SZ-Werkstatt:Jürgen Schmieder

Das Telefon klingelt um kurz nach Mitternacht, wie eigentlich jeden Tag - und wie immer rätsele ich bis zum Abnehmen, was die Kollegen in München sich heute wünschen könnten. Aber so ist das halt als Korrespondent in Los Angeles, USA.

Von Jürgen Schmieder

Das Telefon klingelt um kurz nach Mitternacht, wie eigentlich jeden Tag - und wie immer rätsele ich bis zum Abnehmen, was die Kollegen in München sich heute wünschen könnten: ein Porträt über einen Hollywood-Star, eine Analyse zum verheerenden Aktienkurs eines Silicon-Valley-Unternehmens, eine Fahrt zu den Waldbränden im Norden Kaliforniens oder eine Glosse zur Trennung von Kermit und Miss Piggy? Ach, eine Reportage über ein selbstfahrendes Auto diesmal. Okay, kein Problem.
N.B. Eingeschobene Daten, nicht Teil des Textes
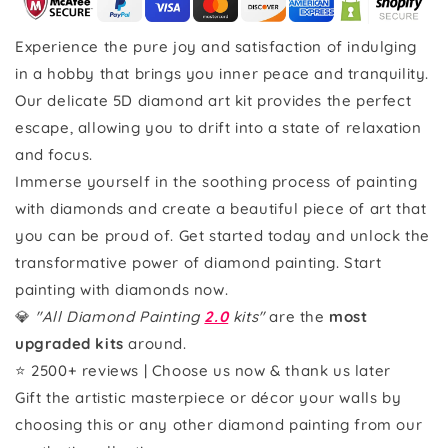
Experience the pure joy and satisfaction of indulging
in a hobby that brings you inner peace and tranquility.
Our delicate 5D diamond art kit provides the perfect
escape, allowing you to drift into a state of relaxation
and focus.
Immerse yourself in the soothing process of painting
with diamonds and create a beautiful piece of art that
you can be proud of. Get started today and unlock the
transformative power of diamond painting. Start
painting with diamonds now.
💎
"All Diamond Painting
2.0
kits"
are the
most
upgraded kits
around.
⭐ 2500+ reviews | Choose us now & thank us later
Gift the artistic masterpiece or décor your walls by
choosing this or any other diamond painting from our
Wer als Korrespondent an der Westküste der Vereinigten Staaten arbeitet und in Los Angeles wohnt, der ist nicht auf ein Themengebiet spezialisiert - in dieser herrlich verrückten Stadt passiert schließlich jede Minute etwas Spannendes, Skandalöses oder Skurriles und damit Berichtenswertes, langweilig war es in den vergangenen zwei Jahren nie. Vor allem aber schreibe ich meine Texte meist nachts. Das führt dazu, dass ich tagsüber oft mit meinem Sohn surfen darf, was Neid bei Kollegen und Freunden auslöst.

Wer bei der Süddeutschen Zeitung angestellt ist und in den USA lebt, der muss vor allem bei der Anfrage um Treffen mit Stars und Interviews mit Unternehmenschefs stets betonen, dass "The South-German Newspaper" nicht nur in Bayern und Baden-Württemberg gelesen wird, sondern tatsächlich in ganz Deutschland. Auf die Frage, warum wir uns dann nicht einfach Munich Times nennen, antworte ich mittlerweile: "Weil SZ cooler klingt." Meine Freunde behaupten, dass ich den besten Job der Welt habe. Sie haben recht. Meine Vorgesetzten dürfen nur niemals bemerken, dass ich das alles, selbst das In-der-Nacht-Arbeiten, wahrscheinlich auch ohne Bezahlung machen würde. Aber das werden sie ja nie erfahren.